There are several reasons why a patient may appear in a "Missed Activity" report instead of a "Payment" report, and these all need to be considered.
- The vaccination was recorded without the GMS qualifier. The business rules require that vaccinations given under GMS should be recorded correctly. Failure to select GMS may lead to the vaccination not being recognised for payment.
- The wrong vaccination or part was added. The business rules simply require a MenACWY code or vaccination coded. Coding staff should ensure the vaccination or code is correctly recorded as being given elsewhere, and consider the that the payment indicator MACWY05 may show higher than it should and the Practice is at risk of clawback.
- Patient was too old or too young. The Men ACWY service payment is only for patients aged at least 14 and less than 25 when they receive the vaccine. Payment cannot be claimed if the patient was even a few days short of their 14th birthday, or they had already had their 25th birthday.
- The patient has received a second dose. The service only awards payment for the first Men ACWY vaccination as long as it has been given by the GP.
- Patients who have received a stem cell transplant. Following a stem cell transplant a patient's immune system is wiped, and an accelerated individualised schedule of childhood type vaccinations is planned. Practices are likely to be asked to deliver these vaccinations, but CQRS is often not designed to accommodate these additional doses.
The Missed Activity searches have been built around vaccinations, while the business rules allow for codes OR medication issues.
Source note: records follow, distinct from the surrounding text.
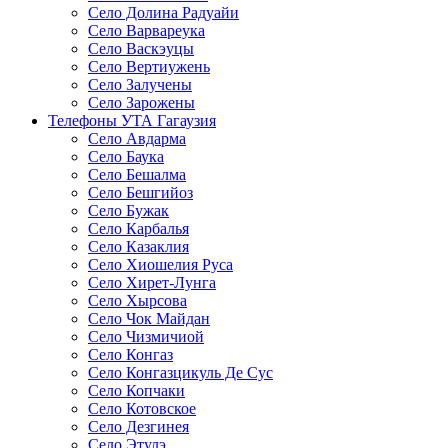
Село Долина Радуайи
Село Варвареука
Село Васкэуцы
Село Вертиужень
Село Залучены
Село Зарожены
Телефоны УТА Гагаузия
Село Авдарма
Село Баука
Село Бешалма
Село Бешгийоз
Село Бужак
Село Карбалья
Село Казаклия
Село Хиошелия Руса
Село Хирет-Лунга
Село Хырсова
Село Чок Майдан
Село Чизмичиой
Село Конгаз
Село Конгазцикуль Де Сус
Село Копчаки
Село Котовское
Село Дезгинея
Село Этулэ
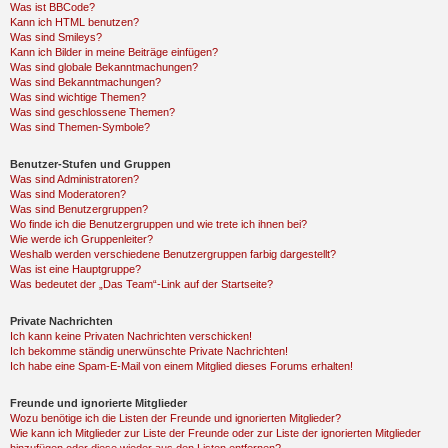
Was ist BBCode?
Kann ich HTML benutzen?
Was sind Smileys?
Kann ich Bilder in meine Beiträge einfügen?
Was sind globale Bekanntmachungen?
Was sind Bekanntmachungen?
Was sind wichtige Themen?
Was sind geschlossene Themen?
Was sind Themen-Symbole?
Benutzer-Stufen und Gruppen
Was sind Administratoren?
Was sind Moderatoren?
Was sind Benutzergruppen?
Wo finde ich die Benutzergruppen und wie trete ich ihnen bei?
Wie werde ich Gruppenleiter?
Weshalb werden verschiedene Benutzergruppen farbig dargestellt?
Was ist eine Hauptgruppe?
Was bedeutet der „Das Team“-Link auf der Startseite?
Private Nachrichten
Ich kann keine Privaten Nachrichten verschicken!
Ich bekomme ständig unerwünschte Private Nachrichten!
Ich habe eine Spam-E-Mail von einem Mitglied dieses Forums erhalten!
Freunde und ignorierte Mitglieder
Wozu benötige ich die Listen der Freunde und ignorierten Mitglieder?
Wie kann ich Mitglieder zur Liste der Freunde oder zur Liste der ignorierten Mitglieder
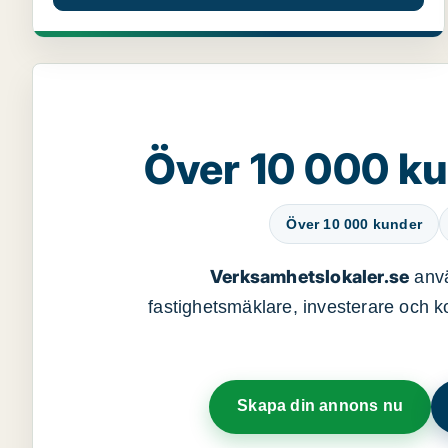
Över 10 000 ku
Över 10 000 kunder
Verksamhetslokaler.se
anvä
fastighetsmäklare, investerare och ko
Skapa din annons nu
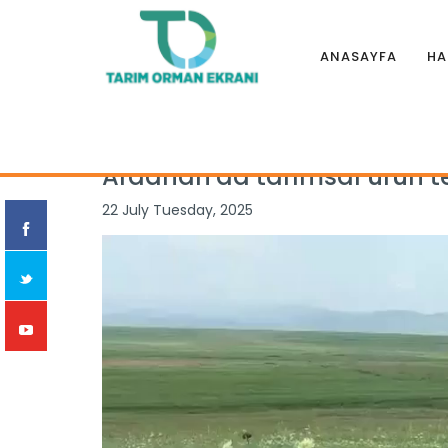
ANASAYFA
HA
Anasayfa
|
Haberler
|
Genel
|
Ardahan'da tarımsal ürün t
Ardahan'da tarımsal ürün t
22 July Tuesday, 2025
Using vaccinations in SystmOne helps to offer a more precise vaccination history, but some patients may present with a mixed code and vaccination history especially if they were previously registered with a GP surgery using EMIS Web or Vision.
Review the
CQRS article for points to consider when using these searches.
The business rules and code cluster lists for enhanced services can be found on the
NHS Digital website.
While the main searches have been built to closely mirror the business rules, there is a creative element to the Missed Activity searches. Where patients appear in the Missed Activity searches, don't discount that there are other factors which erroneously brought the patient into the search. PCIT is always happy to hear about problems, but is unable to assist with every query why a specific patient is/isn't included.